As this evolution continues, cost management of tool use will become increasingly critical. Today, image generation costs 3–5× more; tomorrow, code execution, web searches, and file operations might each have their own multipliers. Developers must build an AI-agent cost awareness mindset, managing AI operations just as they manage cloud resources.
3. The Value of Community Reverse Engineering
This quota architecture was uncovered by community developers through network analysis, not disclosed by OpenAI. This again shows the importance of developer communities in improving transparency of AI products. When official documentation lacks detail, community reverse engineering and shared experience become vital bridges across the information gap.
What Developers Should Do
Based on current known information, here are a few practical tips:
For Free Users:
- Don’t expect Codex to generate images — it won’t
- Handle all image generation in the web chat, within its quota limits
- If your tasks depend heavily on image generation, consider upgrading to a paid plan
For Paid Users:
- Monitor your Codex usage closely, especially image-heavy tasks
- Consider splitting image generation out of your Codex workflow and use the web quota instead
- Explicitly tell Codex in your prompt not to auto-generate images (if you don’t need them) to avoid unnecessary depletion
- Watch OpenAI’s official pricing page for updates — quota rules might change anytime
For API Developers:
- Currently, this split mainly affects ChatGPT product-side users, not API users, whose billing logic remains mostly separate
- But as the Responses API and Tool Use features spread, similar multi-tier billing may extend to the API side
- Using aggregator platforms like OpenAI Hub can make it easier to compare costs across models and choose the best fit for your use case
Wait — Still Some Unanswered Questions
Although the community has revealed the structure of this quota system, some open questions remain:
- What are the specific quota limits for web and Codex image generation respectively? We know they’re separate, but not their caps.
- Is the 3–5× multiplier fixed or dynamic? Does it depend on factors like image complexity or resolution?
- Do different paid tiers (Plus vs Pro vs Team vs Enterprise) have different Codex image quotas? The official pricing page doesn’t yet explain this.

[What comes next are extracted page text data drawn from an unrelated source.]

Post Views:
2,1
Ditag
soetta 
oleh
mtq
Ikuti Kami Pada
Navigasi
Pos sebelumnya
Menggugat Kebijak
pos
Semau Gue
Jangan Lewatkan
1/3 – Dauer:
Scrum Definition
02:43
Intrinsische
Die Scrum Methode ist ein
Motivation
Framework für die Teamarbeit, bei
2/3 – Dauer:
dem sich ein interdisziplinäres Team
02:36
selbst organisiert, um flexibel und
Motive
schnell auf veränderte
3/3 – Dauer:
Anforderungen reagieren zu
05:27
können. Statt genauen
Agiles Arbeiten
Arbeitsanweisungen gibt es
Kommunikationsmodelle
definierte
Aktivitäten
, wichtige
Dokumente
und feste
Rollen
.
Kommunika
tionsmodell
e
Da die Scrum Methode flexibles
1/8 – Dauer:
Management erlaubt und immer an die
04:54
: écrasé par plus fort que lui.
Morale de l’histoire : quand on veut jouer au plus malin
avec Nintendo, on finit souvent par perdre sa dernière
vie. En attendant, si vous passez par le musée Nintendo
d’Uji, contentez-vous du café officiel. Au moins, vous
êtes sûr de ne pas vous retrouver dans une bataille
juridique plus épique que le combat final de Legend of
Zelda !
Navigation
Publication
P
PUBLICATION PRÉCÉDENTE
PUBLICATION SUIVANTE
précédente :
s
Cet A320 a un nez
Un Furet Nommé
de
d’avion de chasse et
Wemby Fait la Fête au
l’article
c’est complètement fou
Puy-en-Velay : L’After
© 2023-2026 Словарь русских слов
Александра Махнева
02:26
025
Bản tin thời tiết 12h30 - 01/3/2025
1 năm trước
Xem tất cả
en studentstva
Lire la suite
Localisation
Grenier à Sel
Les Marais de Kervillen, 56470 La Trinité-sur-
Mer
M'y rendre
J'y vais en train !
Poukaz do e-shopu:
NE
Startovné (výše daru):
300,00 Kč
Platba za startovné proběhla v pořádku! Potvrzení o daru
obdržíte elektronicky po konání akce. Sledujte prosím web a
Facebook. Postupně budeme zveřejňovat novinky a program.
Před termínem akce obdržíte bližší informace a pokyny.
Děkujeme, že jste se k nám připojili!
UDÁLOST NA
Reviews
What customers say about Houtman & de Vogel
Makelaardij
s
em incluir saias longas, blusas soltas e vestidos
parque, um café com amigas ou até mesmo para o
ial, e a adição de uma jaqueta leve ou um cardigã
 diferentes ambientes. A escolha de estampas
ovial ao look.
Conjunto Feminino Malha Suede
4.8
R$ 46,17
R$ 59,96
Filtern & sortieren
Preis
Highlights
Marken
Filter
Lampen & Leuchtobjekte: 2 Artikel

- Will future Codex tool calls (e.g., code execution, web search) also have similar multipliers? If so, Codex use may be far costlier than it seems.
These answers will likely require either official clarification or further community investigation.
Final Thoughts
Pricing transparency is becoming a defining issue for AI products. As models evolve from simple text chat into multimodal, multi-tool, multi-path ecosystems, users have the right to know where every cent goes.
The exposure of Codex’s dual image quota system is fundamentally a problem of information asymmetry. OpenAI has designed a fine-grained, layered billing mechanism — but hasn’t explained it clearly. Community developers filled the gap using technical means, which is commendable. Still, the better approach would be official proactive disclosure.
After all, what developers hate most isn’t paying —
it’s paying without knowing where the money went.
References
- About GPT Account Image2 Quotas – Linux.do — A reverse-engineering analysis by community developers on ChatGPT’s image generation quota system, the core source for this article.